'''

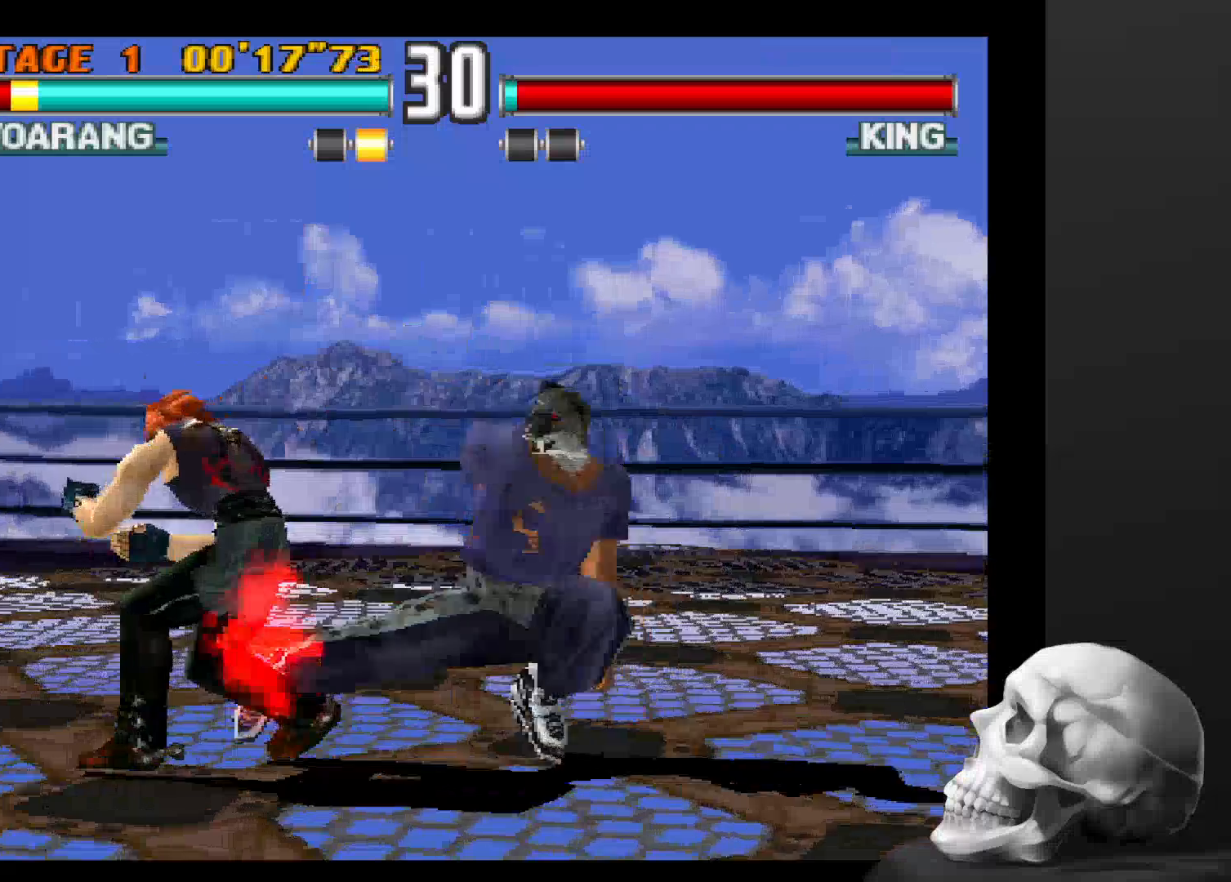
{"dt_ms": 500, "buttons": [], "left_stick": "center", "right_stick": "center", "events": []}
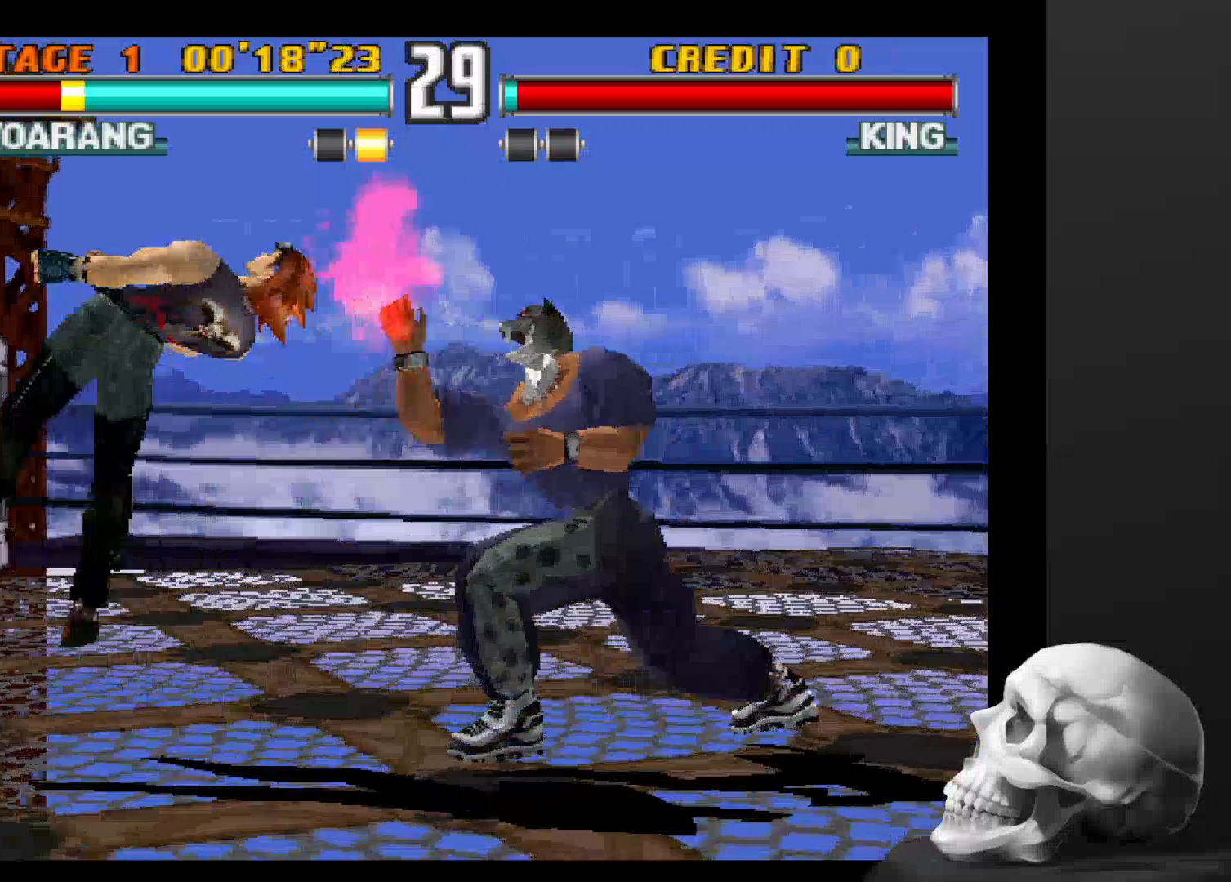
{"dt_ms": 500, "buttons": [], "left_stick": "center", "right_stick": "center", "events": []}
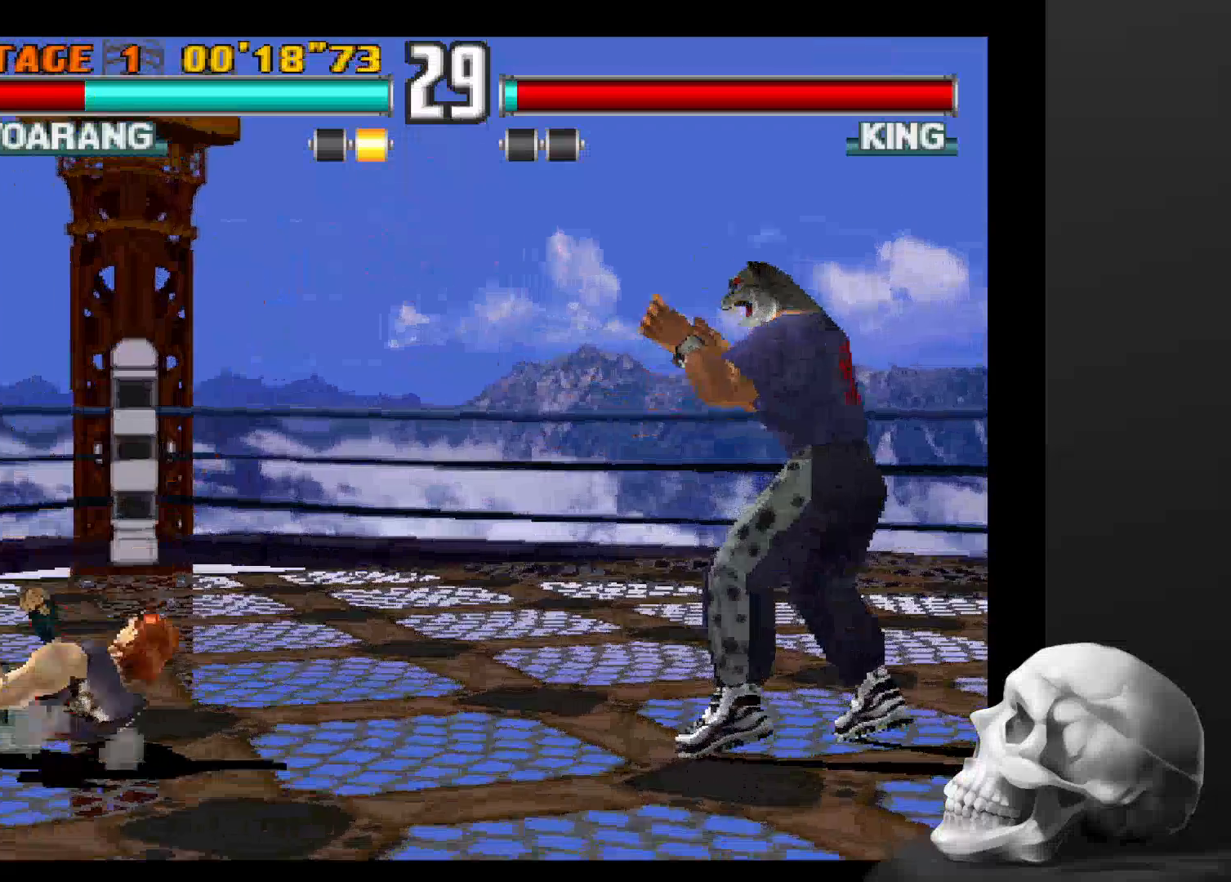
{"dt_ms": 500, "buttons": [], "left_stick": "center", "right_stick": "center", "events": []}
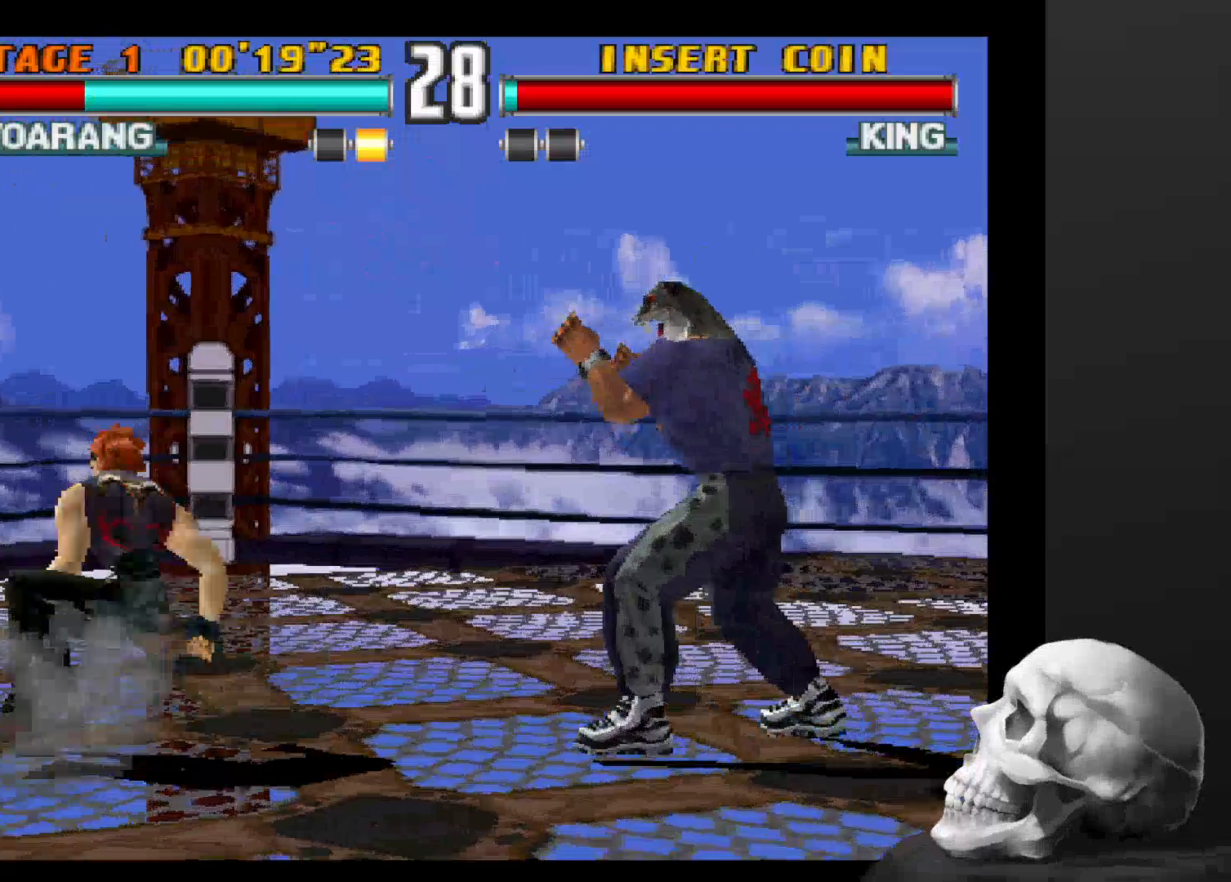
{"dt_ms": 500, "buttons": [], "left_stick": "center", "right_stick": "center", "events": []}
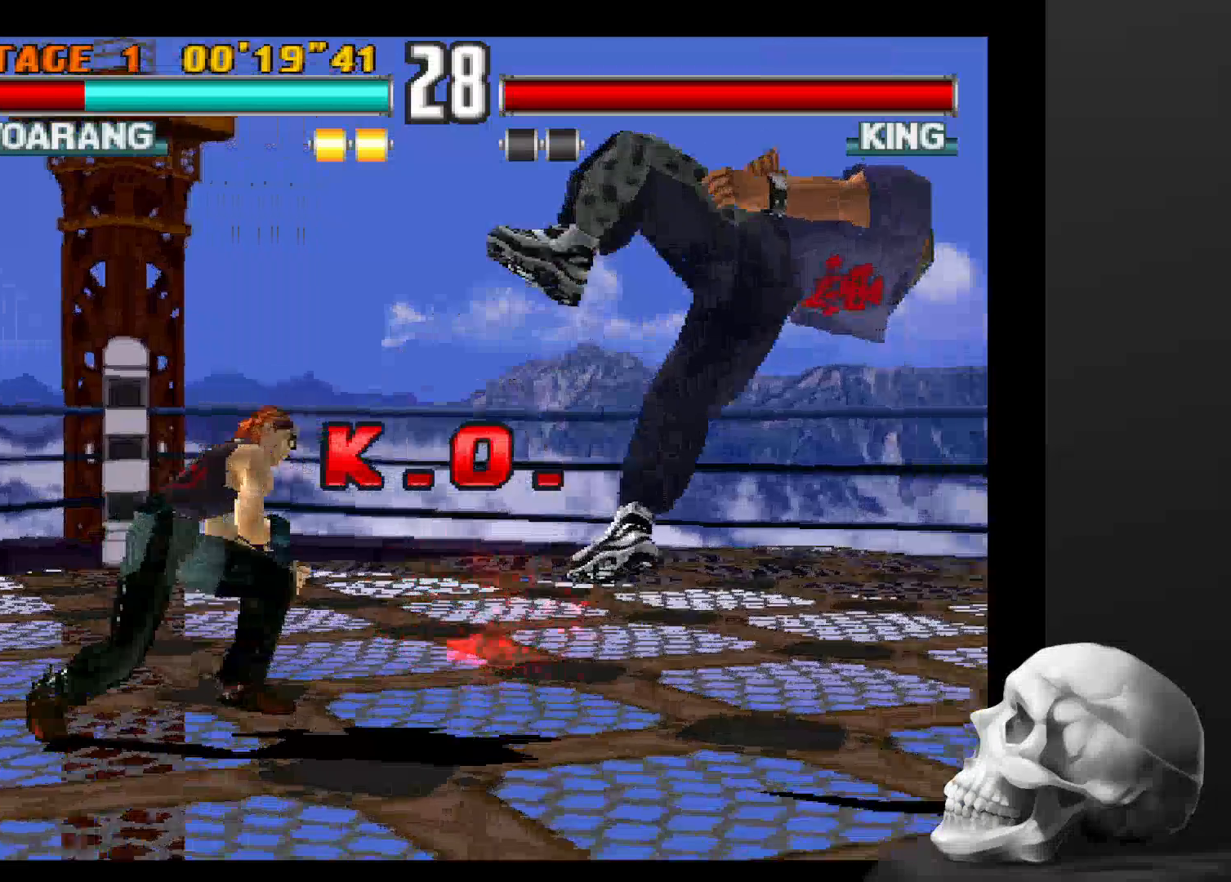
{"dt_ms": 500, "buttons": [], "left_stick": "center", "right_stick": "center", "events": []}
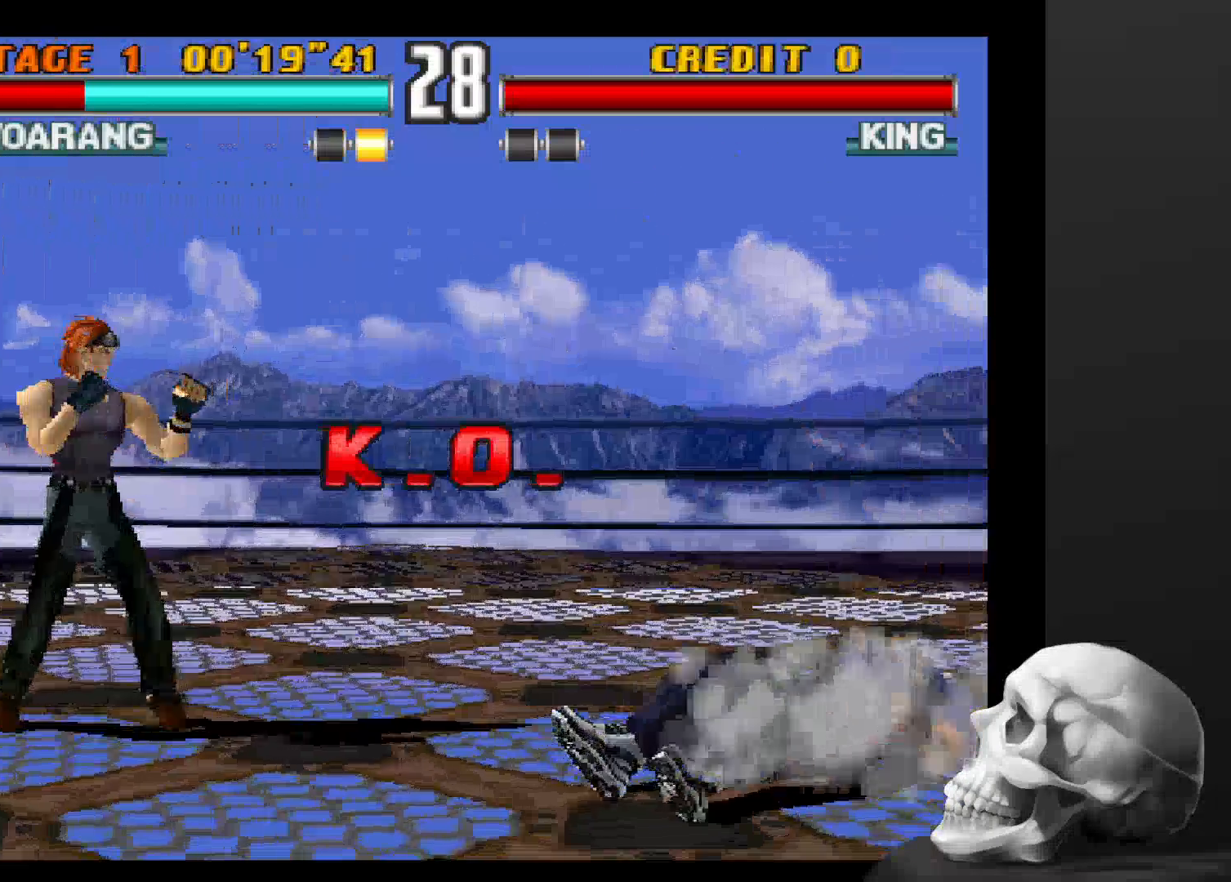
{"dt_ms": 500, "buttons": [], "left_stick": "center", "right_stick": "center", "events": [[334, "CIRCLE", "down"], [467, "CIRCLE", "up"]]}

'''

Your goal
Leaving out the pictures, output each line above exactly as it is.

Result
{"dt_ms": 500, "buttons": [], "left_stick": "center", "right_stick": "center", "events": []}
{"dt_ms": 500, "buttons": [], "left_stick": "center", "right_stick": "center", "events": []}
{"dt_ms": 500, "buttons": [], "left_stick": "center", "right_stick": "center", "events": []}
{"dt_ms": 500, "buttons": [], "left_stick": "center", "right_stick": "center", "events": []}
{"dt_ms": 500, "buttons": [], "left_stick": "center", "right_stick": "center", "events": []}
{"dt_ms": 500, "buttons": [], "left_stick": "center", "right_stick": "center", "events": [[334, "CIRCLE", "down"], [467, "CIRCLE", "up"]]}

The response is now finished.